Вот тут-то я и заметила в стороне небольшую группу людей, одетых довольно эксцентрично и очень безвкусно, в громоздких черных шляпах, в темных, но прошитых блестками одеждах, на чрезмерно высоких каблуках. Я не устояла перед искушением: притворилась, будто забыла телефон в скутере и мне надо за ним сбегать, и подошла к ним поближе. Услышала их разговор, различила четкий, сильный акцент региона Лацио. И замерла на месте.
Да, это были они. Я их всех узнала: вот тощий брат с игровой зависимостью, вот две старшие сестры, «приземистые и завистливые», вот отец, бывший железнодорожник, который все время курит и кашляет из-за хронического бронхита, вот кузина-косметолог с нарисованными бровями, вот племянники-подростки, мальчик и девочка, остервенело играющие в телефон.
Я припомнила скудные рассказы о семье Джин, которые слышала от Беатриче. Спрятавшись за калиткой, выплакала слезы, которые держала при себе в церкви, во время мессы и дома за два дня до этого, когда узнала новость. Вся информация о матери, которую Беатриче сумела уловить из подслушанных ею тихих телефонных разговоров и из жестких ссор родителей, сводилась к следующему. Джинерва выросла на первом этаже разваливающегося дома «не совсем на окраине, но почти», в квартире в восемьдесят квадратных метров с одной ванной на шестерых; далее, в юности, она стала той самой «Джин» с конкурсов и модных показов; и потом были знаменитые «летние каникулы во Фреджене» – те самые, которыми попрекал ее муж: «развратные каникулы». А она, разъярившись и потому с сильным чочарским выговором, переходила в контратаку: «Там с Рима-то шишки были, политики, телеведущие, все-то за мной увивались, луну с неба-то обещали. И как я с тобой-то оказалась, с провинциальным-то адвокатишкой?»
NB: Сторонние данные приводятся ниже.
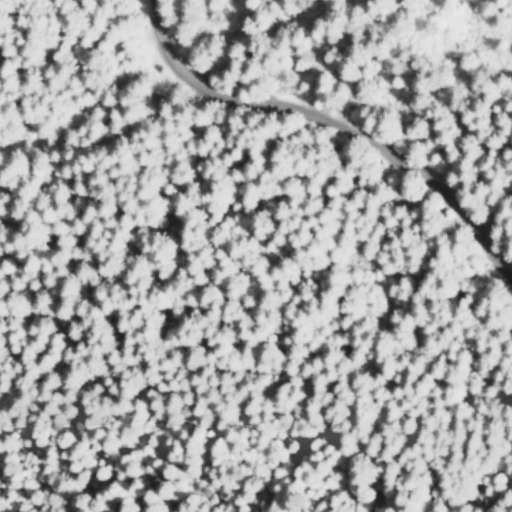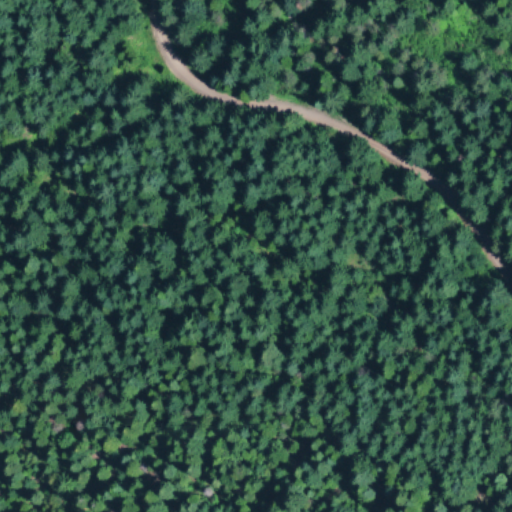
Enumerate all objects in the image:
road: (337, 122)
И вот ей, красавице, на которую сделала ставку вся семья, в надежде, что она их «вытащит», природа сулила блестящее будущее, как Софи Лорен, достаточно было выбрать правильного мужчину. Но мужчина оказался неправильным.
Я наблюдала за ним. За Риккардо Россетти. После мессы он погрузился в приветствия и прощания. Сдержанная боль, аккуратный узел на галстуке, выглаженный костюм: жизнь – это светское мероприятие, где выделяется тот, кто кажется сильным, умеет заключать союзы и поддерживать отношения. Но теперь, в одиночестве у гроба, на него накатило, и он плакал.
Я вернулась к Беатриче и сказала:
– Там твои тети, дядя и дедушка.
Она едва взглянула в их сторону:
– Я видела.
– Не хочешь с ними поздороваться?
– Нет, я их не знаю, – ответила она с презрением, от которого меня покоробило.
Я настаивала:
– Но твоя мама ведь говорила тебе, как тяжело ей было оттого, что нельзя пригласить их на Рождество, поскольку твой отец считал их неотесанными. И что нельзя свозить тебя к ним, в Латину, показать, где она выросла. Я уверена, – набралась я смелости, – что она была бы рада, если бы ты к ним подошла.